------ RAW DATA

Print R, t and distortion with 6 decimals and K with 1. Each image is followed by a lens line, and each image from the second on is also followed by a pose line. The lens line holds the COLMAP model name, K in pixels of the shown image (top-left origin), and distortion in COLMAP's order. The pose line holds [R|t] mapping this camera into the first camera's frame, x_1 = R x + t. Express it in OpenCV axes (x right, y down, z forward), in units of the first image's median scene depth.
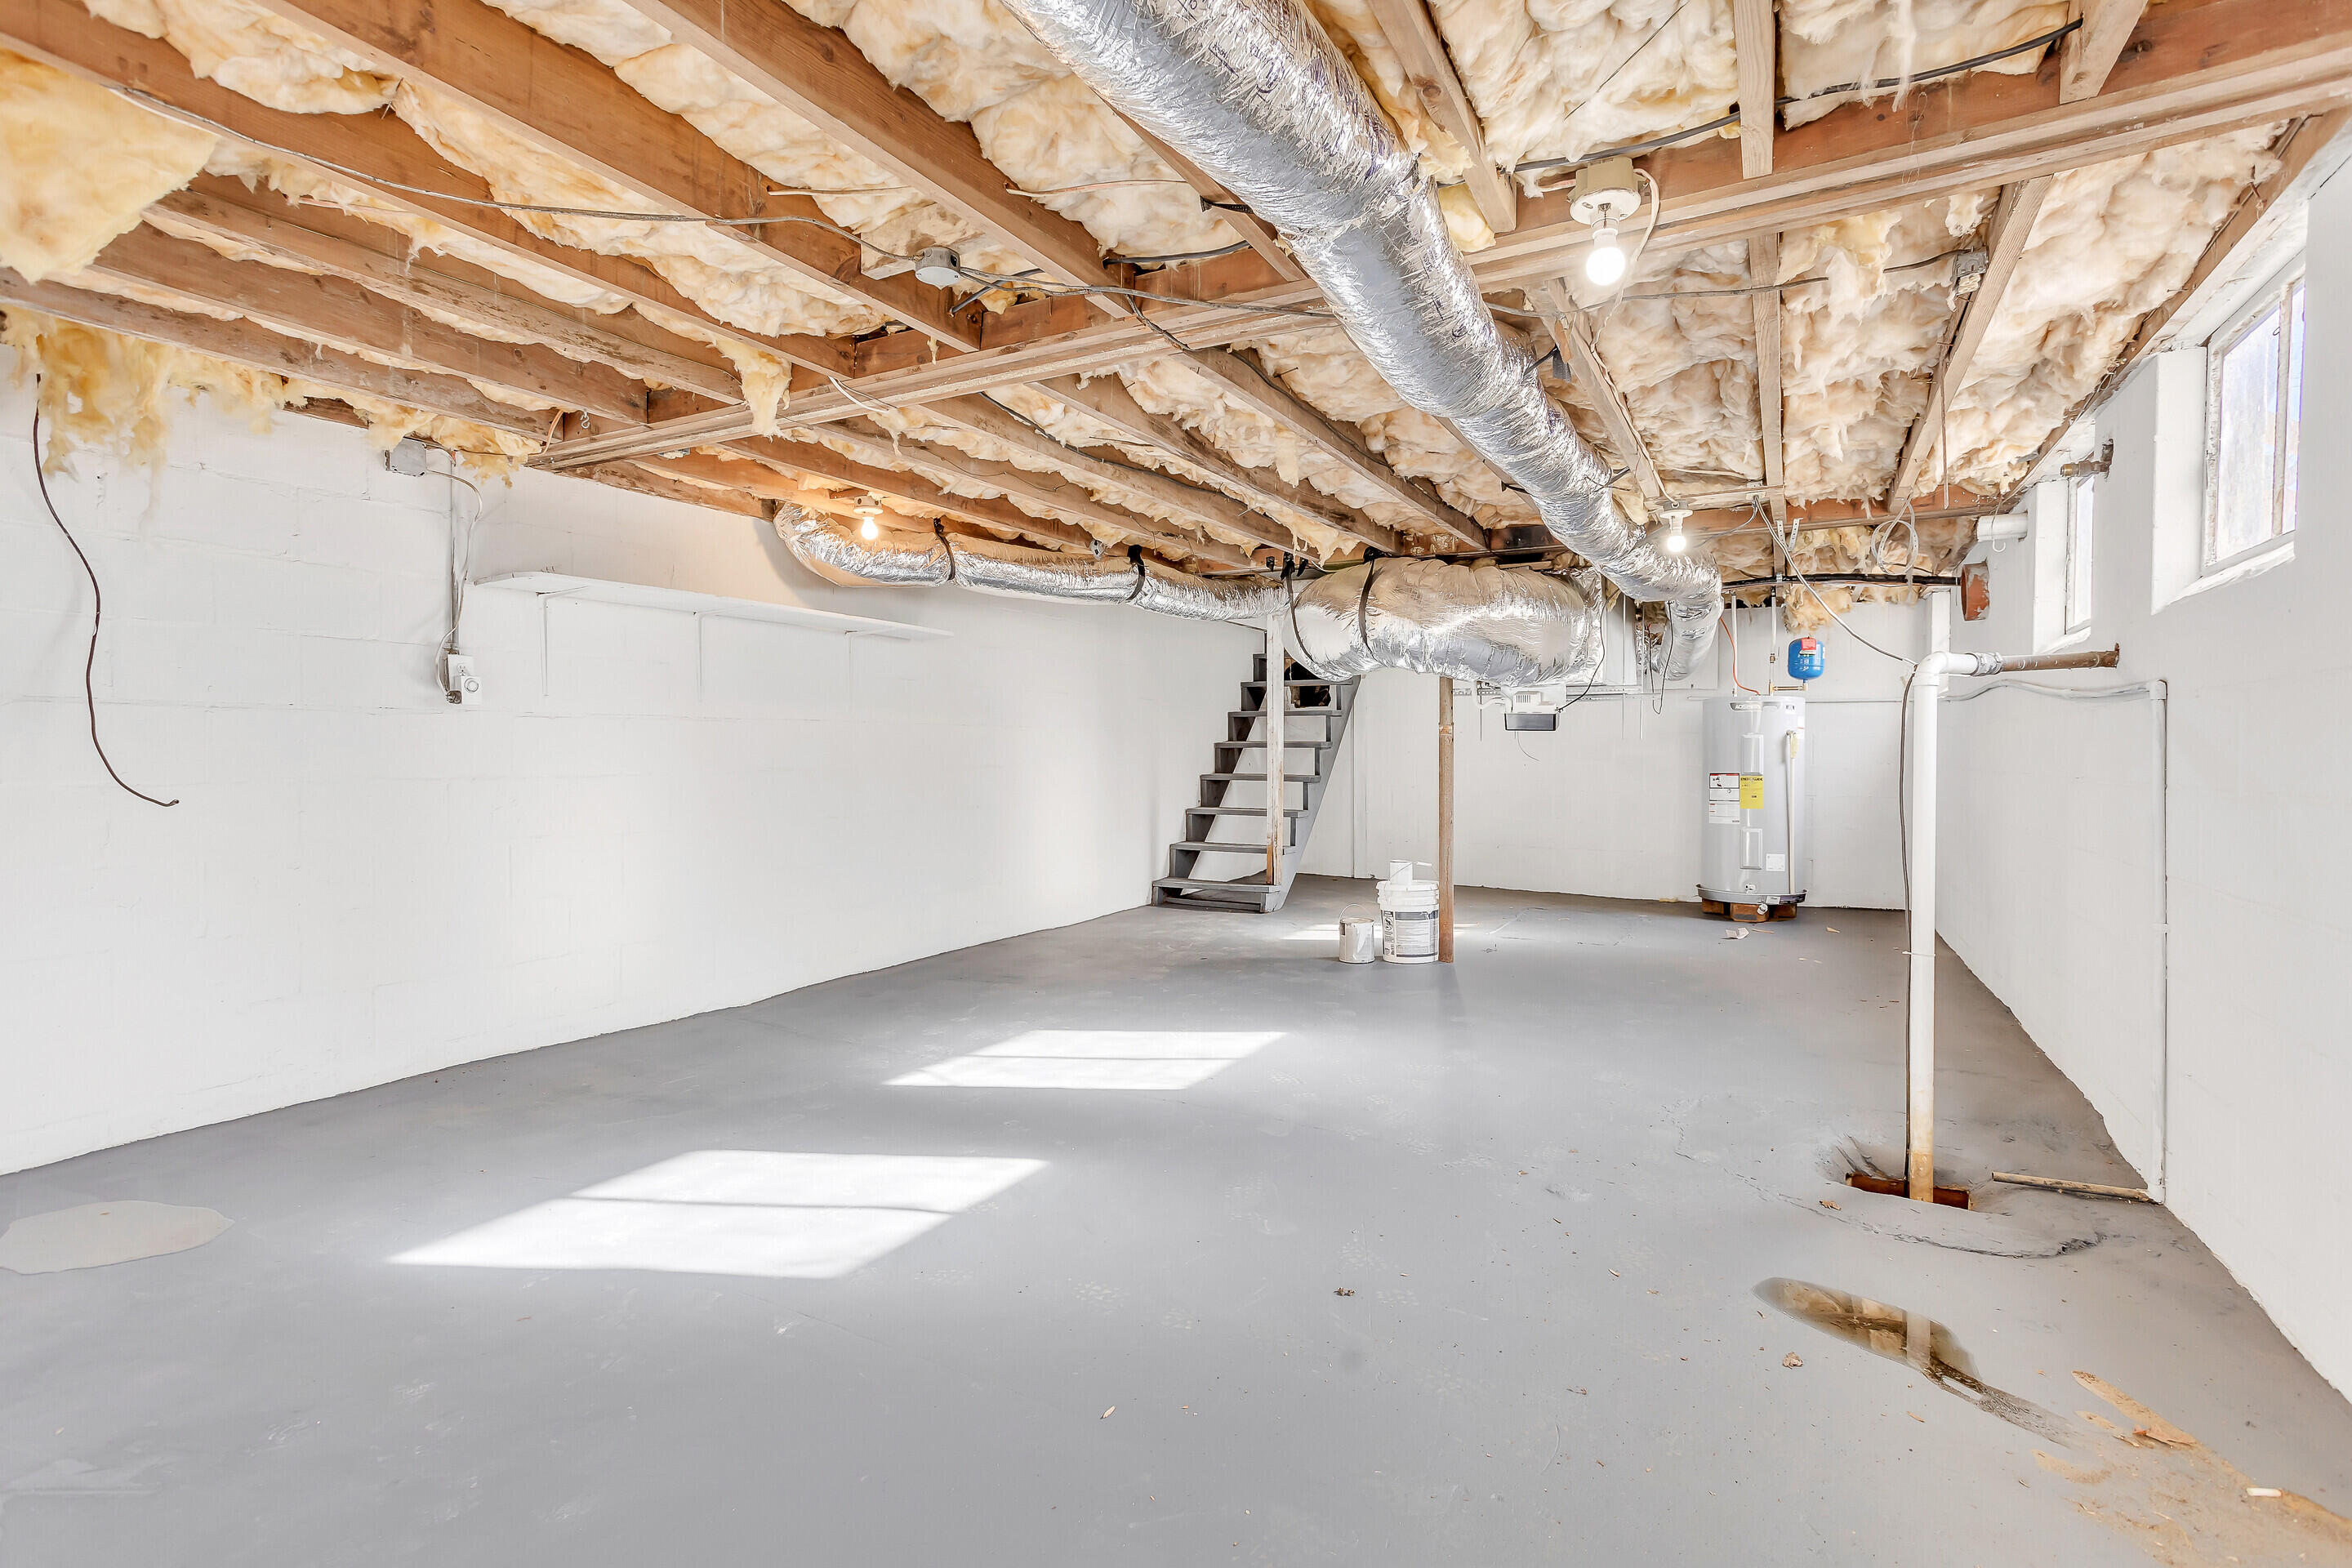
lens RADIAL K [[1134.6, 0, 1181.4], [0, 1134.6, 768.8], [0, 0, 1]] dist [-0.053180, 0.036484]
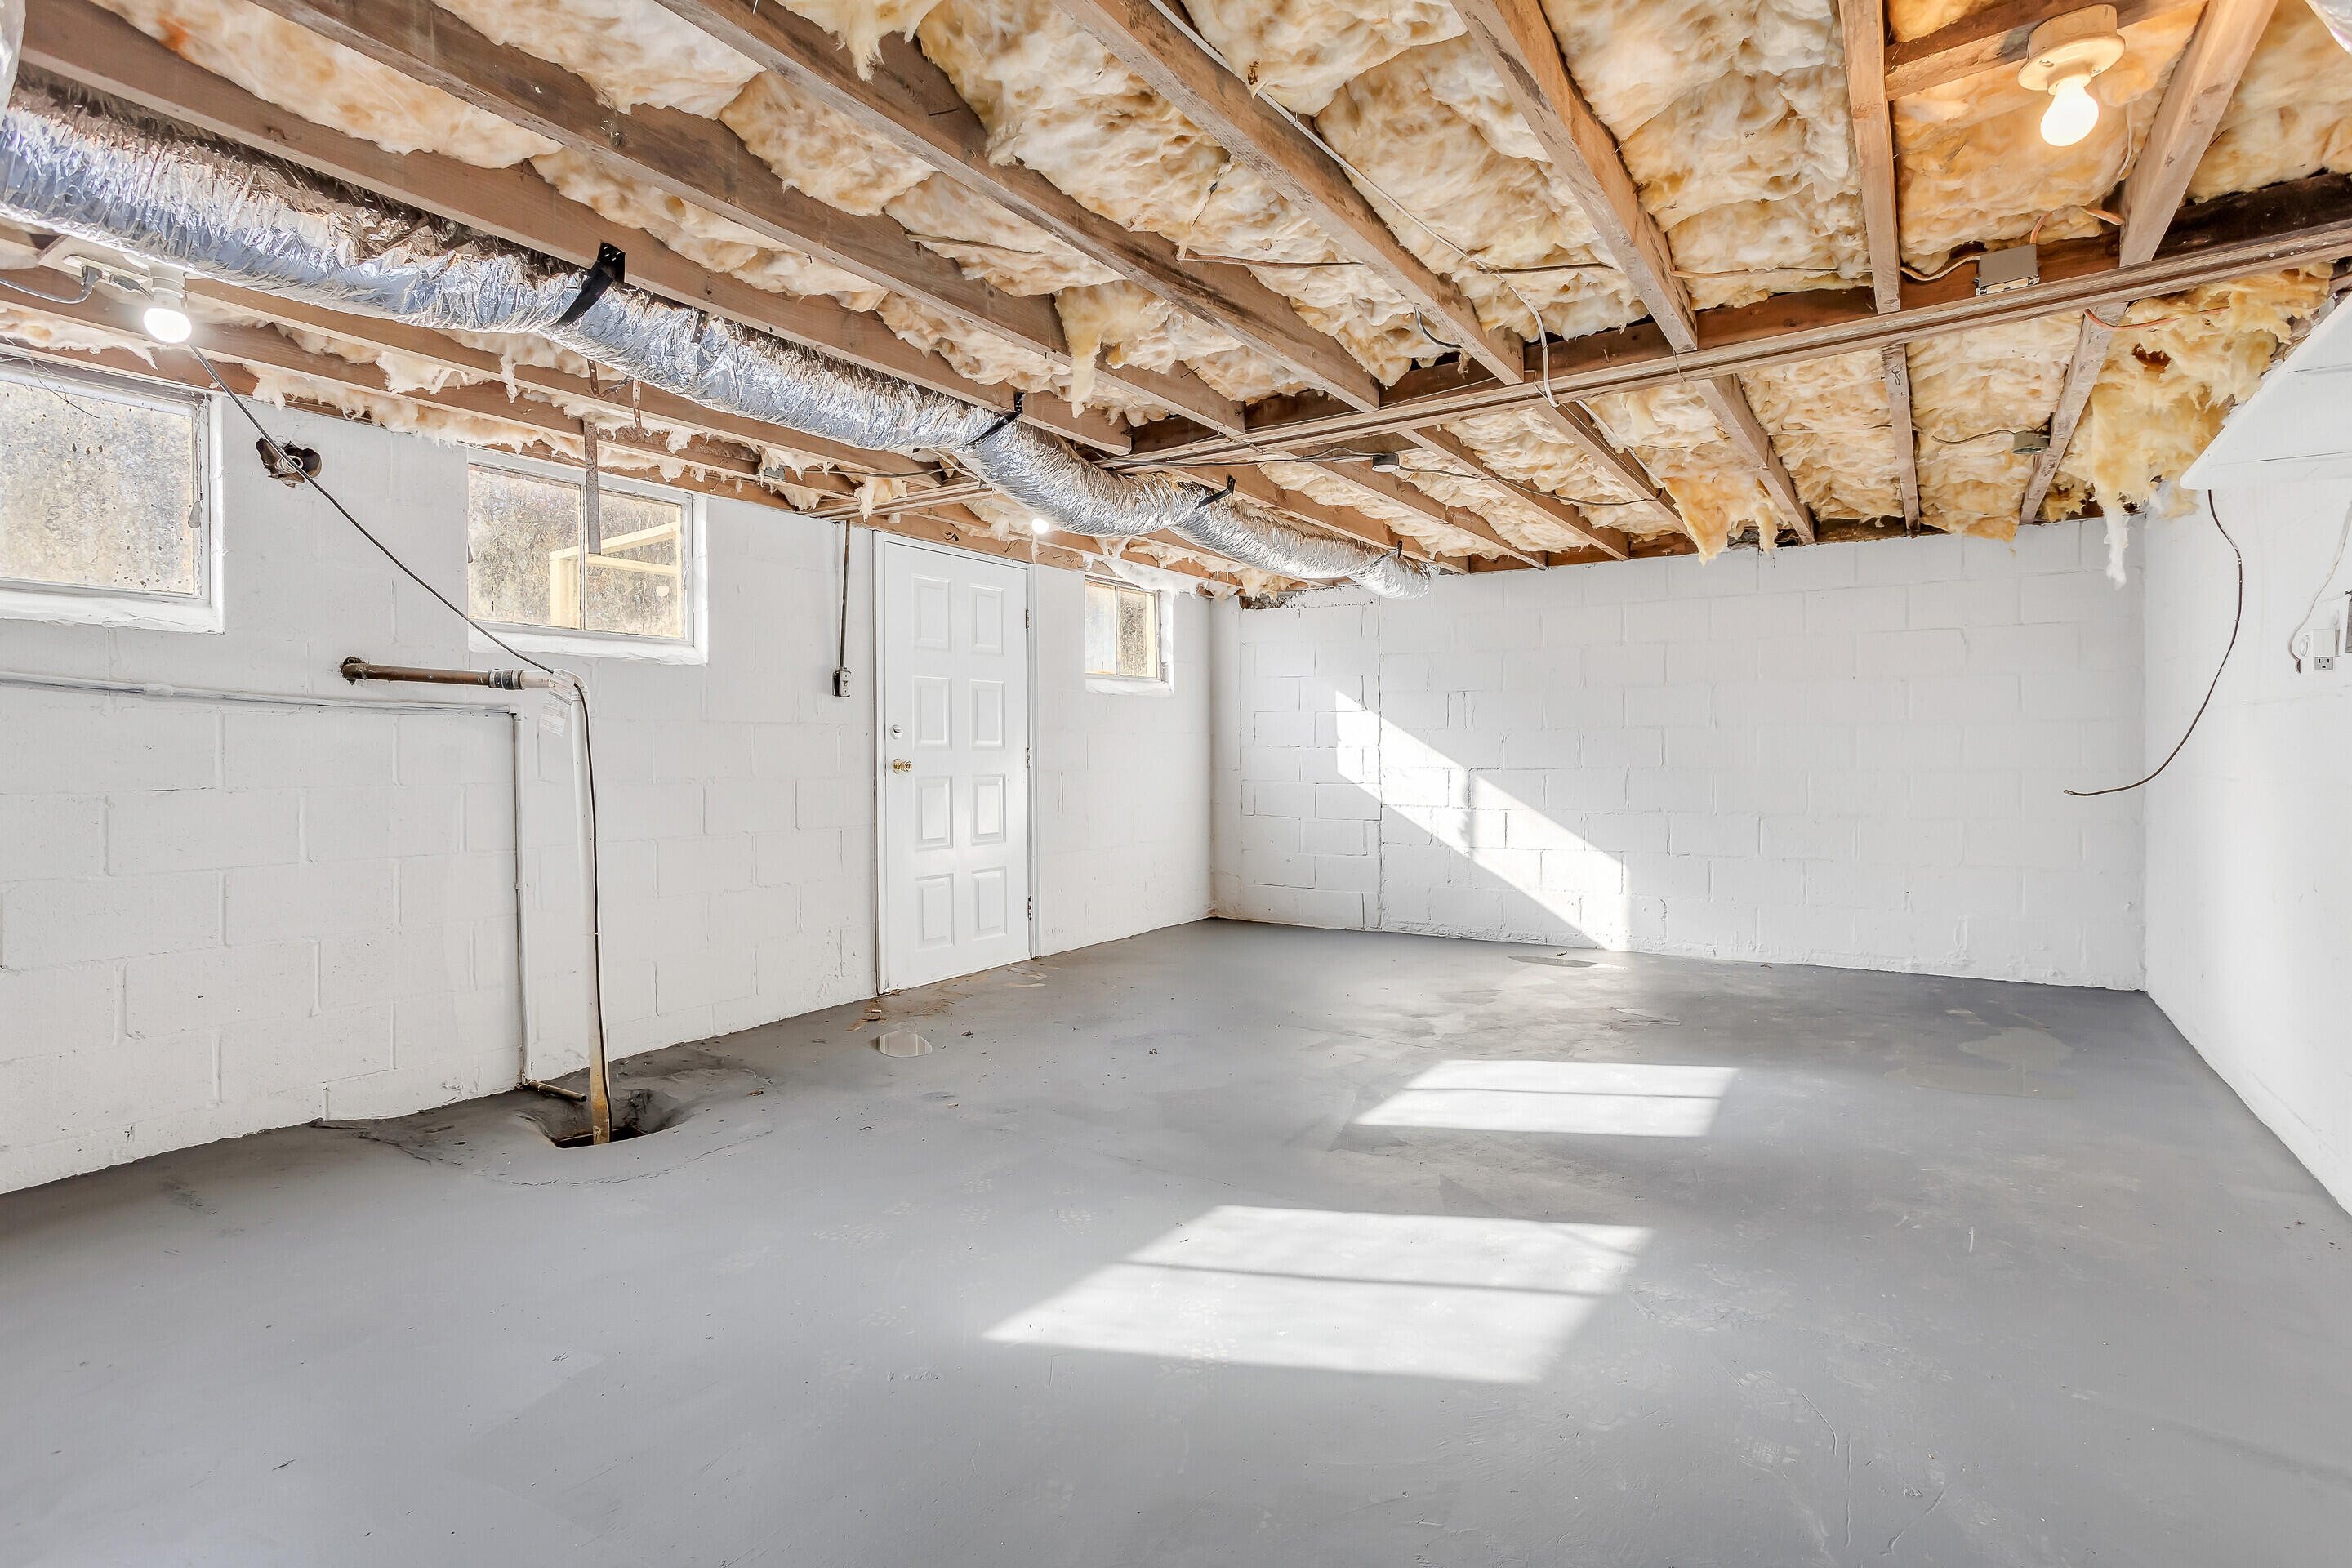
lens RADIAL K [[1134.6, 0, 1181.4], [0, 1134.6, 768.8], [0, 0, 1]] dist [-0.053180, 0.036484]
pose [[-0.996228, -0.001337, 0.086765, -0.034791], [0.000894, 0.999670, 0.025668, -0.020292], [-0.086770, 0.025649, -0.995898, 1.616419]]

------------

# TRY IT
Set down all of the lines above verbatim, omitting the pictures.

# TASK ANSWER
Print R, t and distortion with 6 decimals and K with 1. Each image is followed by a lens line, and each image from the second on is also followed by a pose line. The lens line holds the COLMAP model name, K in pixels of the shown image (top-left origin), and distortion in COLMAP's order. The pose line holds [R|t] mapping this camera into the first camera's frame, x_1 = R x + t. Express it in OpenCV axes (x right, y down, z forward), in units of the first image's median scene depth.
lens RADIAL K [[1134.6, 0, 1181.4], [0, 1134.6, 768.8], [0, 0, 1]] dist [-0.053180, 0.036484]
lens RADIAL K [[1134.6, 0, 1181.4], [0, 1134.6, 768.8], [0, 0, 1]] dist [-0.053180, 0.036484]
pose [[-0.996228, -0.001337, 0.086765, -0.034791], [0.000894, 0.999670, 0.025668, -0.020292], [-0.086770, 0.025649, -0.995898, 1.616419]]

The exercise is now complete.